Tout ceci fut rendu possible car ces évolutions ont respecté les règles définies par ces lois : ce sont elles qui régissent l’ensemble de l’Univers et qui dictent d’une certaine manière ce qui est possible et ce qui ne l’est pas. A l’échelle de l’humanité, ce n’est que récemment que nous avons pris conscience de leur importance et de leur impact sur notre environnement. C’est à partir de ce moment-là que l’on a commencé à parler de progrès. La puissance de ces lois permet aujourd’hui à certains scientifiques d’expliquer que les possibilités liées au développement de notre espèce sont potentiellement inépuisables tant qu’elles respectent ces principes.

Dans son ouvrage « The Beginning of Infinity », le physicien David Deutsch nous présente l’ensemble des explications qui ont transformé la manière dont nous appréhendons le monde dans lequel nous vivons et la place du progrès dans l’Histoire. Son constat principal repose sur le fait que la connaissance ne fait qu’évoluer au fil du temps et nous permet constamment d’expliquer de nouvelles choses. Il s’agit cependant d’un processus perpétuel qui ne connaît pas de fin, c’est pourquoi nous nous trouverons toujours selon l’auteur, au “début de l’infini”.

Pour mieux comprendre ce principe et celui de progrès, il nous faut d’abord étudier notre Histoire afin de comprendre comment l’espèce humaine est arrivée à prendre conscience de la portée des explications qu’elle n’a cessé de formuler sur son environnement.

Sur le passé

L’Histoire telle que nous la concevons comme discipline ou champ d’étude, ne débute qu’avec l’émergence de l’écriture. En effet, nous sommes incapables d’affirmer des récits de périodes antérieures sans risquer de déformer la réalité, bien que ce soit parfois le cas de récits historiques qui relatent l’Histoire récente…

Préhistoire

La période précédant l’Histoire représente la Préhistoire. Nous sommes en mesure d’expliquer grossièrement ce à quoi ressemblait la vie de nos ancêtres uniquement grâce aux traces qu’ils ont laissé sur leur passage. Si les plus anciens fossiles de l’espèce Homo sapiens semblent dater de près de 300 000 ans, ce n’est qu’à partir de 45 000 ans avant notre ère que l’espèce commença à réellement “progresser” : on appelle cette période le paléolithique.

Cependant, la première réelle “révolution humaine” date d’il y a près de 10 000 ans avant notre ère, avec la période néolithique. Elle est à l’origine des premiers mouvements migratoires ayant permis la sédentarisation et l’émergence de communautés soudées, annonçant les prémices de la communication à grande échelle, rendant notre espèce si différente. Par ailleurs, l’avènement de l’agriculture à cette période représente un effet multiplicateur dans le développement démographique de la population et pour la première fois, l’Homme semble être à même de prendre le contrôle sur son environnement. Le développement d’outillages divers, de l’architecture et des premiers villages, ainsi que l’apparition d’inventions majeures telles que la roue sont quelques-unes des avancées majeures de cette période.

• Enregistrements
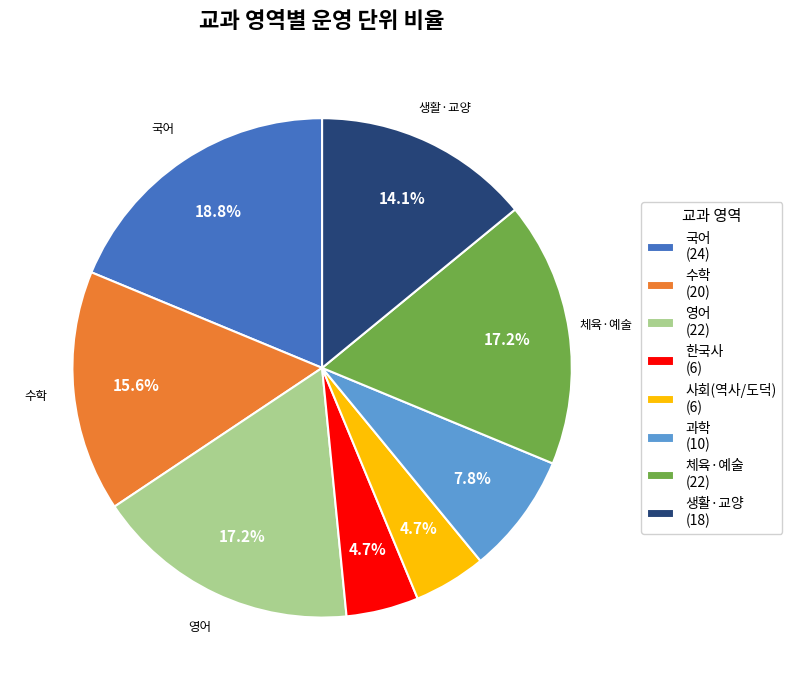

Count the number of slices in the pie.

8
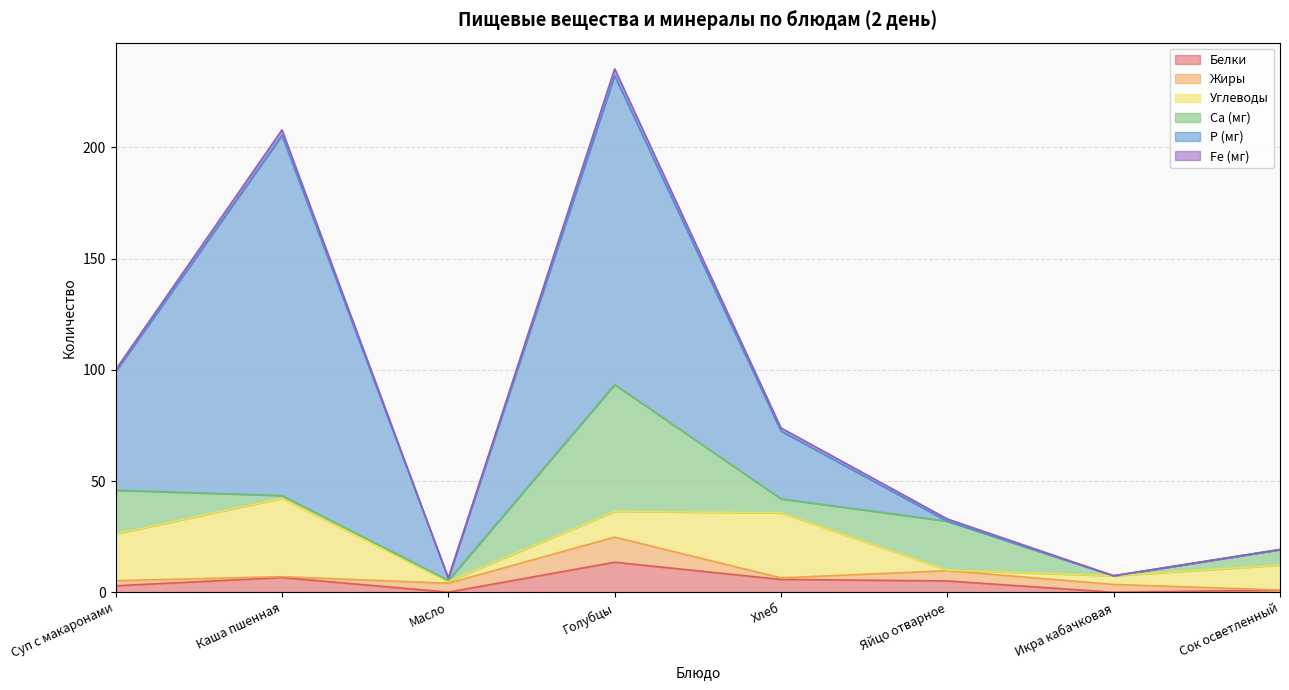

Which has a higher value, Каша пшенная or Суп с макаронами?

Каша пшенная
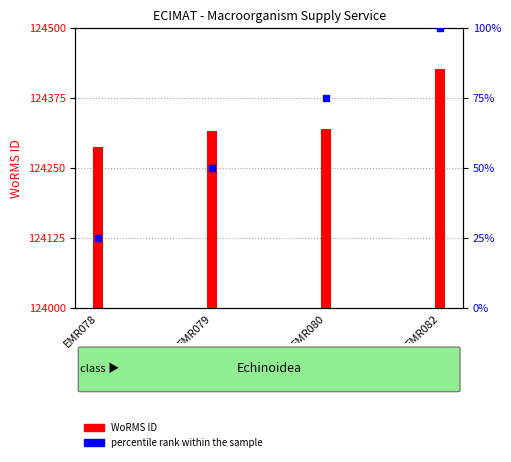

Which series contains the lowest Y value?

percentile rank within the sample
---
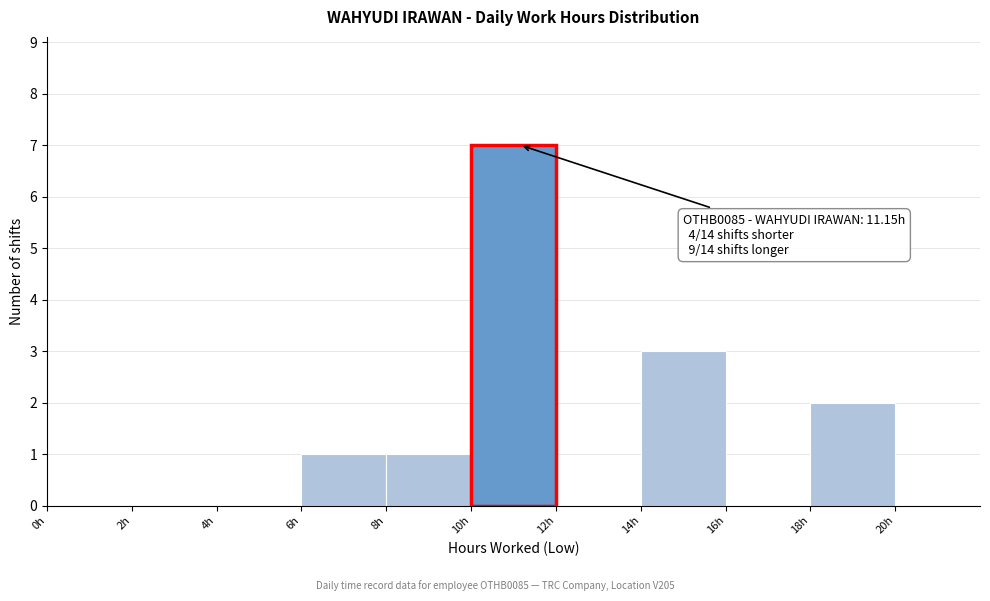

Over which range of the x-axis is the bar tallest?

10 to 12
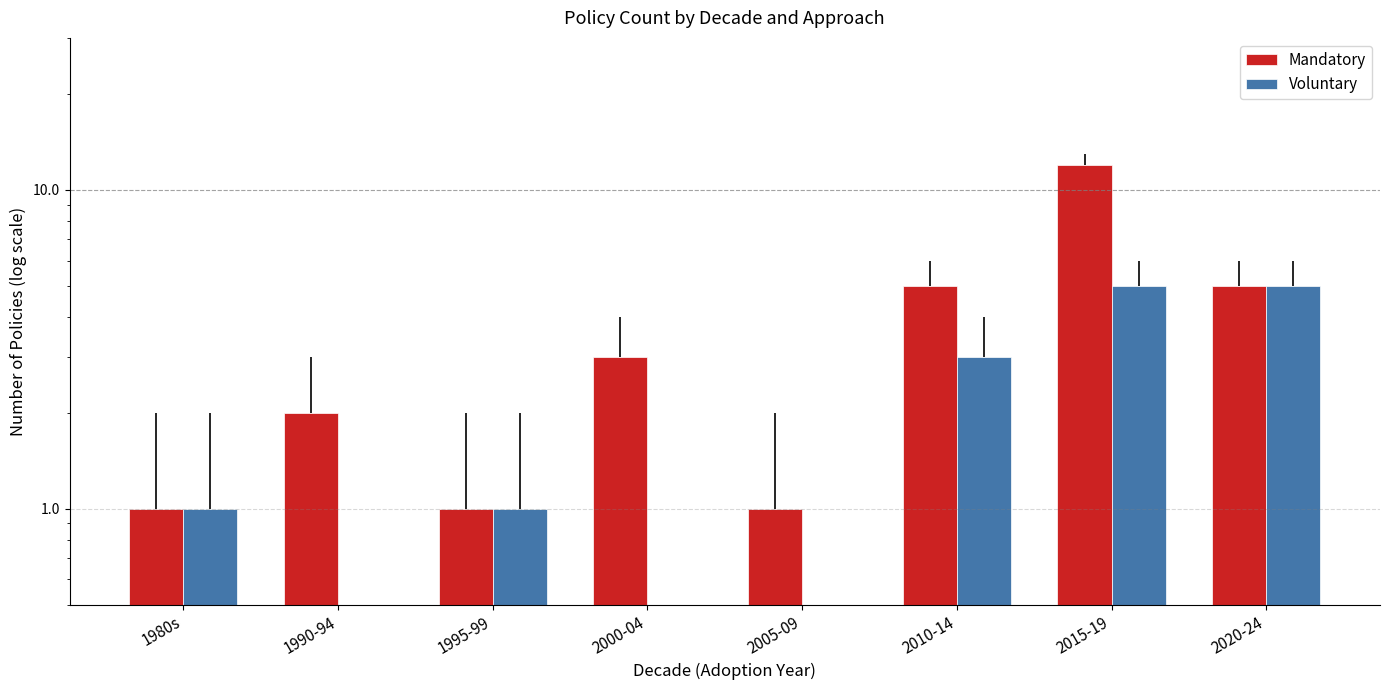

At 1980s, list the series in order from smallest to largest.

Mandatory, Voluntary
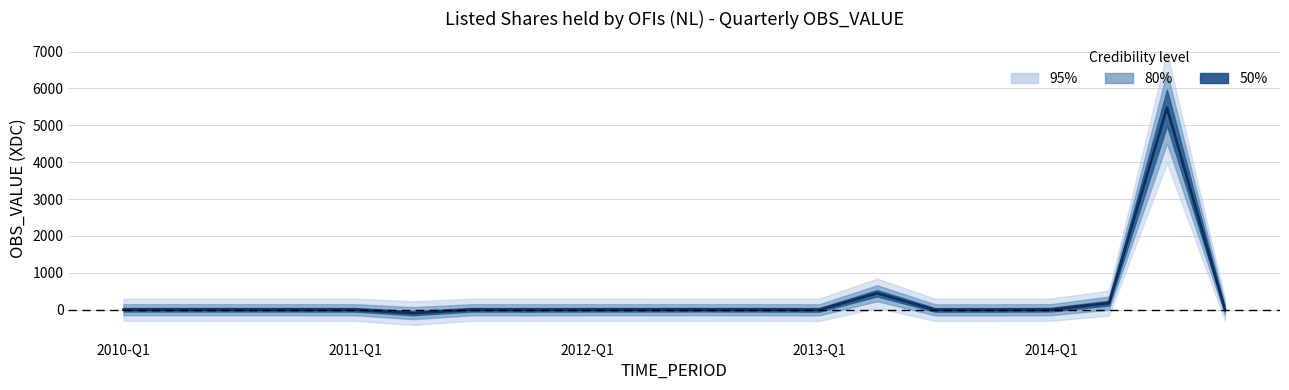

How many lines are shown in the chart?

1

• Consignes
1. Imprimez un extrait du texte sur le progrès : commencez aux mots « La période précédant » et arrêtez-vous après « période le paléolithique. ».
2. D'après le texte sur le progrès, de quand semblent dater les plus anciens fossiles de l'espèce Homo sapiens ?
3. Reprenez le texte sur le progrès là où il s'arrête et poursuivez-le.
Les enregistrements ci-dessus proviennent d'une autre source que le texte.

• Réponses attendues
1.
La période précédant l’Histoire représente la Préhistoire. Nous sommes en mesure d’expliquer grossièrement ce à quoi ressemblait la vie de nos ancêtres uniquement grâce aux traces qu’ils ont laissé sur leur passage. Si les plus anciens fossiles de l’espèce Homo sapiens semblent dater de près de 300 000 ans, ce n’est qu’à partir de 45 000 ans avant notre ère que l’espèce commença à réellement “progresser” : on appelle cette période le paléolithique.

2. De près de 300 000 ans.

3.
C’est à ce stade que l’on commence à voir émerger ce que l’auteur Steven Johnson appelle les “liquid networks”, des éléments facilitateurs du progrès au cours de l’Histoire. Ils émergent d’abord grâce à la croissance démographique et l’apparition de communautés autour de surfaces agricoles fertiles. Les “réseaux liquides” sont des environnements propices à l’apparition et à la diffusion d’idées où les connexions possibles entre celles-ci sont facilitées par des échanges encouragés entre individus.

Histoire

Dans les denses réseaux créés au sein des communautés et premiers villages, les idées ont ainsi connu plus de facilité à se diffuser. C’est à travers l’émergence des premières idées communes au sein de ces réseaux que l’Histoire a débuté. Avant même l’invention de l’écriture, des livres ou encore de Wikipédia, les “réseaux liquides” de communautés d’individus ont permis l’émergence et la transmission du fil dorénavant sans fin de l’Histoire.

Ce fut ensuite l’ère des civilisations et empires. Suite à l’organisation sociale et économique facilitée par le développement de l’agriculture et le début des échanges entre communautés, on voit apparaître des systèmes beaucoup plus organisés. Parmi les nombreux attributs que développent les Hommes à cette période, s’étalant de 3500 avant J.C. jusqu’aux premiers siècles de la Grèce et de la Rome antique, c’est sûrement la “raison” qui est à l’origine de l’une des révolutions les plus marquantes. Dans un objectif visant à mieux comprendre son environnement, l’Homme va développer des fictions subjectives, qui reposent à la fois sur une pensée abstraite et des concepts plus ou moins concrets, partagés par une majorité de la population d’une même communauté. Parmi celles-ci, la monnaie, le droit, le commerce, mais aussi la philosophie ou la religion. Ces deux dernières sont notoires puisqu’elles ont particulièrement poussé notre espèce à utiliser la raison à des fins réflexives. C’est à l’origine de ce concept qu’émerge le concept d’anthropocentrisme, un premier courant de pensée majeur dans l’Histoire, qui place l’Homme au centre du monde.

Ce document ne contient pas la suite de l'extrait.